_What the task requires_
Report every line of the records that contains the string "เคราะห", treating uppercase and lowercase as different.

Start of Data supplied

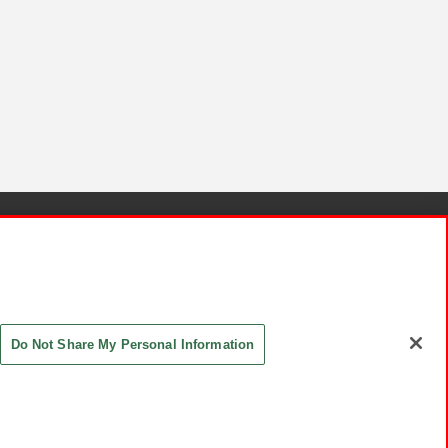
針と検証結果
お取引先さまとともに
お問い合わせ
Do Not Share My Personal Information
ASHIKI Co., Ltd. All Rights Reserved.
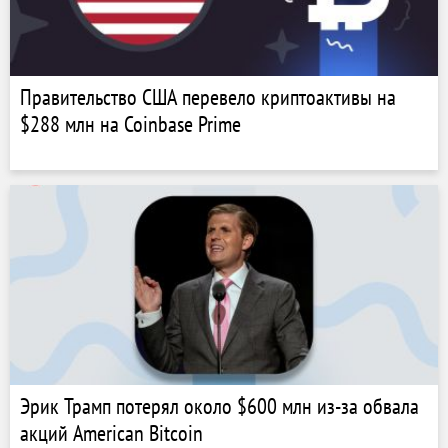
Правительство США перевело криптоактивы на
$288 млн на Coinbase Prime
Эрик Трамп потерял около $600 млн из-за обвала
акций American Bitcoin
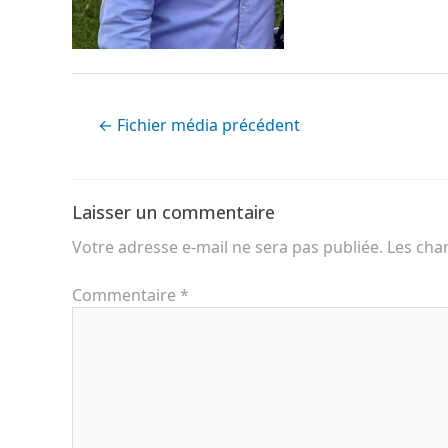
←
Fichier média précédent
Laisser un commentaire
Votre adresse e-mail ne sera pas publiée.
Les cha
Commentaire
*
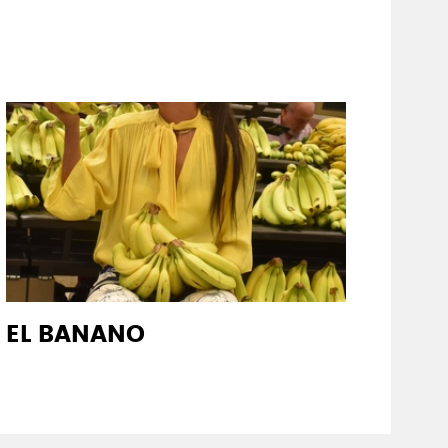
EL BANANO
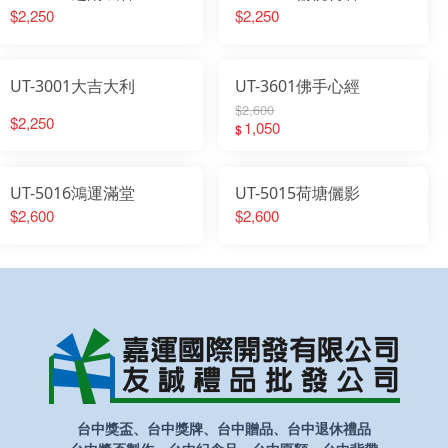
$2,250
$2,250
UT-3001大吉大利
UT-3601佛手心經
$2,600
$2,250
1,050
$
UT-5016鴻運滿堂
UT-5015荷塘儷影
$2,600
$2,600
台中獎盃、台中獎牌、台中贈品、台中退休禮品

End of Data supplied
Start of Data supplied

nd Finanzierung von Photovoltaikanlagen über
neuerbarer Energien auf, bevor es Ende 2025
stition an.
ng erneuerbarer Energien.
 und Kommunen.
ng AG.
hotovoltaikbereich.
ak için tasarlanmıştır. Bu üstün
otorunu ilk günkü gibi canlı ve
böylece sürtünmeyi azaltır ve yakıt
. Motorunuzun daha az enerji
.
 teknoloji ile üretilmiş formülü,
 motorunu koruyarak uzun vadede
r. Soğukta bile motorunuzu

End of Data supplied
Start of Data supplied

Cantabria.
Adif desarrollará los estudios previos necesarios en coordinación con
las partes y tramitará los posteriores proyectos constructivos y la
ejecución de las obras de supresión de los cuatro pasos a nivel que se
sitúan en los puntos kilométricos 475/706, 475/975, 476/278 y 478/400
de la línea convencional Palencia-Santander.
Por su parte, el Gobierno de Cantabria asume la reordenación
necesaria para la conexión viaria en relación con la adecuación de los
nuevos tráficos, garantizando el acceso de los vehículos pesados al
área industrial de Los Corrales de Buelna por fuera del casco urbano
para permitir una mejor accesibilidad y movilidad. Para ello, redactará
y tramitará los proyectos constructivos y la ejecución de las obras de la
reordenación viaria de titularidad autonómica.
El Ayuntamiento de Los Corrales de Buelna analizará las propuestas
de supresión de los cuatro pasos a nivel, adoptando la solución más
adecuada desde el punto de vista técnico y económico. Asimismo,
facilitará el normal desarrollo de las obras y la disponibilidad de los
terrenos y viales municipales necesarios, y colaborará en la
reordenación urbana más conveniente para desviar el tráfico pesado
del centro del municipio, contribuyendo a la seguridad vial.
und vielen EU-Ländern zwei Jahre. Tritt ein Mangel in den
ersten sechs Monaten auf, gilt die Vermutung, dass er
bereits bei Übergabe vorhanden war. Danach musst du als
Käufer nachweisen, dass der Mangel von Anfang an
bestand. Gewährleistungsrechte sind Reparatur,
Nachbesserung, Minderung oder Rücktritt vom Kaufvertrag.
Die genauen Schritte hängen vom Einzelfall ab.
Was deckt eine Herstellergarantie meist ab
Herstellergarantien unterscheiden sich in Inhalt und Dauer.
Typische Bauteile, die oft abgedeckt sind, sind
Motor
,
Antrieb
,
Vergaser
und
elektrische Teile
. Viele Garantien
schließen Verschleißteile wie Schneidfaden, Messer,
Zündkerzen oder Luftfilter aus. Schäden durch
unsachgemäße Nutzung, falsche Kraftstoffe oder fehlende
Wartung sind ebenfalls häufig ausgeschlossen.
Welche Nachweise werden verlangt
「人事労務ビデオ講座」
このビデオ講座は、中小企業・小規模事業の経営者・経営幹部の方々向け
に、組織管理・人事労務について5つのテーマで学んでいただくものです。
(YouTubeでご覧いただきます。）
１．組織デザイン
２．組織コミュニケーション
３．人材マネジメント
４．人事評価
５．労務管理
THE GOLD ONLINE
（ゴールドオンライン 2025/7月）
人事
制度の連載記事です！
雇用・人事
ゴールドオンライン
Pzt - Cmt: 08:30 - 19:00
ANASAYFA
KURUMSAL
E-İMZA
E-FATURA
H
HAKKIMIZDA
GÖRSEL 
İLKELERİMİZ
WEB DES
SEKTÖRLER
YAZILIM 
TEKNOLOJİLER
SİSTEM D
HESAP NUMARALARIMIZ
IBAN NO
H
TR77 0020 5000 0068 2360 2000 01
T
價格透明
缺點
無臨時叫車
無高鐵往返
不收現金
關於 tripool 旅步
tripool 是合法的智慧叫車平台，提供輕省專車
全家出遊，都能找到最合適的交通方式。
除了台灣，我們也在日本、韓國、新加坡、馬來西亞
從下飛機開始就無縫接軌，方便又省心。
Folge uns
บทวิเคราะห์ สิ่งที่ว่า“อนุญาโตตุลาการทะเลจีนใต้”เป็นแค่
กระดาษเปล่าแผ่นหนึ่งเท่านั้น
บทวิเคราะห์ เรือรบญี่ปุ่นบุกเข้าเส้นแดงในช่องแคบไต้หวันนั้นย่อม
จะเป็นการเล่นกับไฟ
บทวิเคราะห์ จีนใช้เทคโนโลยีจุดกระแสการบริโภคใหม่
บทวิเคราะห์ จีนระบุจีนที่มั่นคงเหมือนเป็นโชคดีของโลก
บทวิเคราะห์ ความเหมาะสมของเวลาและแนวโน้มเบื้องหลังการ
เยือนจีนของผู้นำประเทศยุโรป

End of Data supplied

_Task result_
บทวิเคราะห์ สิ่งที่ว่า“อนุญาโตตุลาการทะเลจีนใต้”เป็นแค่
บทวิเคราะห์ เรือรบญี่ปุ่นบุกเข้าเส้นแดงในช่องแคบไต้หวันนั้นย่อม
บทวิเคราะห์ จีนใช้เทคโนโลยีจุดกระแสการบริโภคใหม่
บทวิเคราะห์ จีนระบุจีนที่มั่นคงเหมือนเป็นโชคดีของโลก
บทวิเคราะห์ ความเหมาะสมของเวลาและแนวโน้มเบื้องหลังการ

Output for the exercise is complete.